19 Mart sabahı saat 06.00 civarında güvenliğin telefonuyla uyandıklarını anlatan Dilek İmamoğlu, o anları şöyle tarif etti:
"Pencereye koştum, gördüğüm manzara inanılmazdı. Yüzlerce polis konutun etrafını çevrelemişti. İBB Başkanı ifadeye çağrılsa giderdi. Ama o günkü muamele, işin Silivri ile sonuçlanacağını gösteriyordu. Ekrem'i 'Kendimi milletime emanet ediyorum' diyerek uğurladık."
"Oğlunu Rehin Alan, Babası İçin İtirafçı Zorlayanlar Var"

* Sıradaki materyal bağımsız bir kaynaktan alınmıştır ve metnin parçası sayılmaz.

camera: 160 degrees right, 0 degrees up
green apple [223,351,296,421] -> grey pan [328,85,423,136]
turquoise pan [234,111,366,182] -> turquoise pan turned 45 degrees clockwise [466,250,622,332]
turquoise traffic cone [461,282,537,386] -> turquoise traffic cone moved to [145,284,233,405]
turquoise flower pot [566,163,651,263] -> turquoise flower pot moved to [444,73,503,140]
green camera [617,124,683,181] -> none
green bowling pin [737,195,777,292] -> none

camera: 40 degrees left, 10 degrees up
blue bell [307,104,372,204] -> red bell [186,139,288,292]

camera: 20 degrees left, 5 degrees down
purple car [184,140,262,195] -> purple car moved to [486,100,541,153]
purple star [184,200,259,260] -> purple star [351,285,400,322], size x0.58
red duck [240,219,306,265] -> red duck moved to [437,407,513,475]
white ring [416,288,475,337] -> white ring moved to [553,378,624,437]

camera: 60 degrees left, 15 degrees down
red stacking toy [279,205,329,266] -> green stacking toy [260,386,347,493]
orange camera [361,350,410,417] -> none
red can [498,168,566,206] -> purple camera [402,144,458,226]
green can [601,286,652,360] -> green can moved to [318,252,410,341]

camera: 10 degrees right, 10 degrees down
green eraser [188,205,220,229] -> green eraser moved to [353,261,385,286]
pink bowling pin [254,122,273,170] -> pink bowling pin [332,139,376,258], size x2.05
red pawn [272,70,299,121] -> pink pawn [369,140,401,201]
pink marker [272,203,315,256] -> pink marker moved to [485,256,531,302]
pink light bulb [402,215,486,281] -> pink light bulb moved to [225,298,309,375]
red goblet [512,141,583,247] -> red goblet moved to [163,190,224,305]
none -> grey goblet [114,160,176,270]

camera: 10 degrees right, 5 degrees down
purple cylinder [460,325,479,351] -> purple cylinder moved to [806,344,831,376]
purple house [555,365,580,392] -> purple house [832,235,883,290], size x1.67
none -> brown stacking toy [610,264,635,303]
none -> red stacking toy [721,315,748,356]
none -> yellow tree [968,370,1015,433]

İmamoğlu, sadece eşinin değil, şoförlerden bürokratlara kadar yaklaşık 100 kişinin tutuklu olduğunu ve ailelerin mağdur edildiğini söyledi.
"Aile Dayanışma Ağı" kurduklarını ve "Millete Emanet" kitabının gelirini bu ailelere aktardıklarını belirten İmamoğlu, kan donduran bir iddiada bulundu:
"Babası içeride olduğu için itirafçı olsun diye oğlu alınan aileler var. Aile yakını kontenjanından içeride tutulanlar var. Bu zulümde en çok rehin alınan aile bireylerine canım yanıyor."
"Taksim'e Mahkeme Kurulsun"
Dilek Kaya İmamoğlu, konuşmasının sonunda devlete ve yargıya açık bir çağrıda bulundu. Şeffaflık talep eden İmamoğlu, şu ifadeleri kullandı:
"TRT'den canlı yayınlansın istiyoruz. Hatta Taksim Meydanı’na mahkeme kurulsun, canlı yayınlansın, herkes izlesin. 86 milyonun Cumhurbaşkanı adayının her şeyini öğrenmeye hakkı var. Madem iddianamenize güveniyorsanız, her şey herkesin gözü önünde olsun."